The new class of superconducting oxides, that are semimetals or semiconductors in their normal state, thus belong to a class that I denote as (SC,S) in a similar manner. Examples of superconductors belonging to this class are the 123 compounds and the bismuth based oxide superconductors. Finally the last class of superconductors of my new invention are insulators in their normal state and thus belong to a class that I denote as (SC,I). An example of this group is Kulkarui's superconducting spinel like compound with an approximate composition CaO.sub.(0.5) ZnO.sub.(0.5) Fe.sub.2 O.sub.4.
I have determined that some superconductors belonging to the last two classes, have virtual critical temperatures that are higher than the actual, or thermodynamic critical temperature. I have further found that the differential is much larger for the superconducting oxides of the class (SC,I) with a normal insulating state. Thus, the present invention concerns only switchable mirrors made with, or of superconductors belonging to the (SC,S) class or the (SC,I) class, wherein the normal states are either semi-conducting (or semi-metal) or insulating, respectively.
I have found that such mirrors behave like perfect mirrors, at least to the wavelength energies which are equal to the binding energy of the superconducting charge-carrying pairs.
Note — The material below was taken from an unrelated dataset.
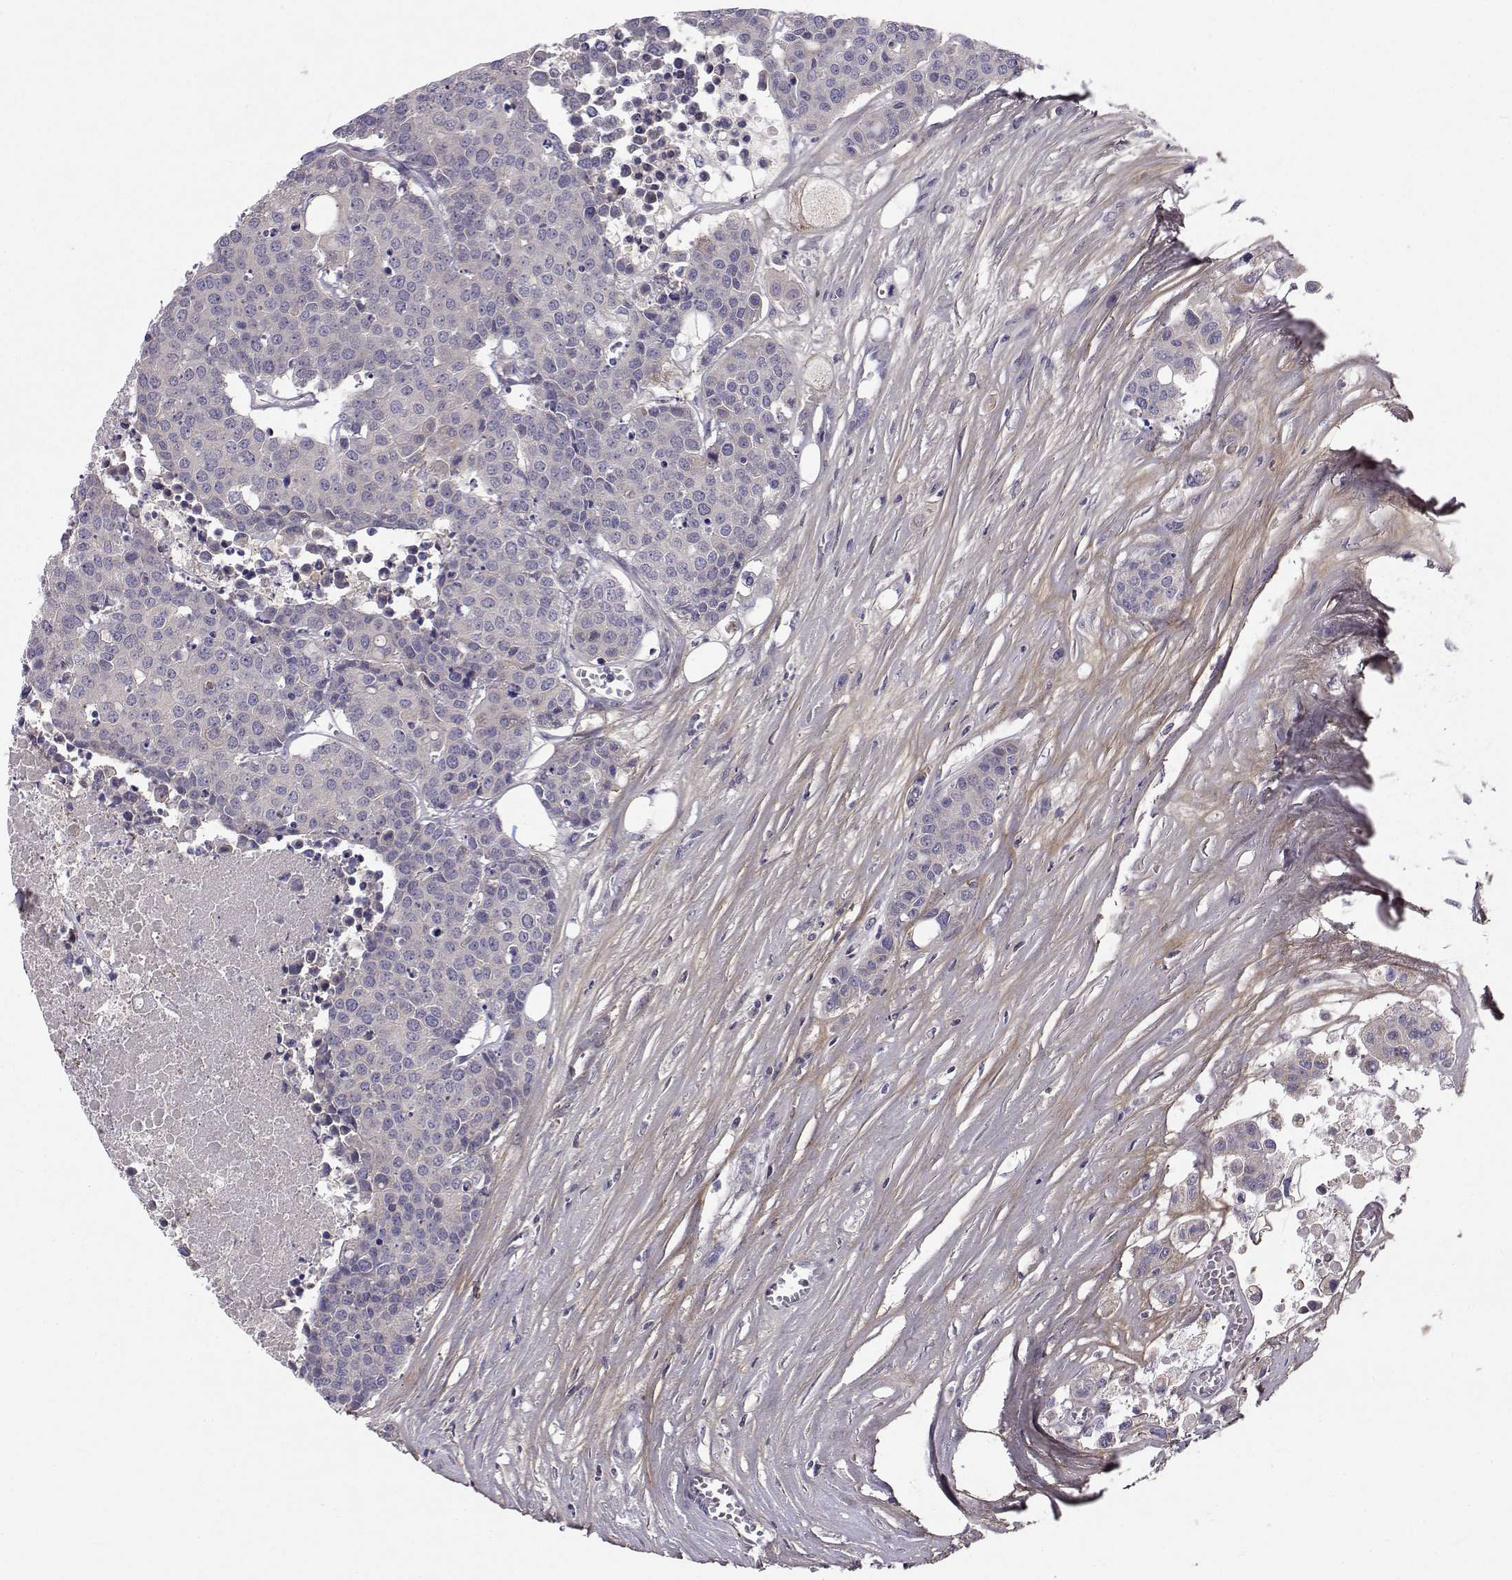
{"staining": {"intensity": "negative", "quantity": "none", "location": "none"}, "tissue": "carcinoid", "cell_type": "Tumor cells", "image_type": "cancer", "snomed": [{"axis": "morphology", "description": "Carcinoid, malignant, NOS"}, {"axis": "topography", "description": "Colon"}], "caption": "A photomicrograph of human carcinoid (malignant) is negative for staining in tumor cells. Nuclei are stained in blue.", "gene": "PEX5L", "patient": {"sex": "male", "age": 81}}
While in the quenched phase, said mirrors combine absorption, reflection and transmission of light at ratios which depend on the physical properties of the normal state.
The classical superconductors (belonging to the class (SC,M), where the normal state is a normal metal) cannot be used as controllable mirrors because the electron pairing energy of these materials is too low. The main interaction between these superconductors and electromagnetic radiation is absorption, resulting in de-pairing of the superconducting electrons, provided the wavelengths are shorter than about 0.4 millimeter.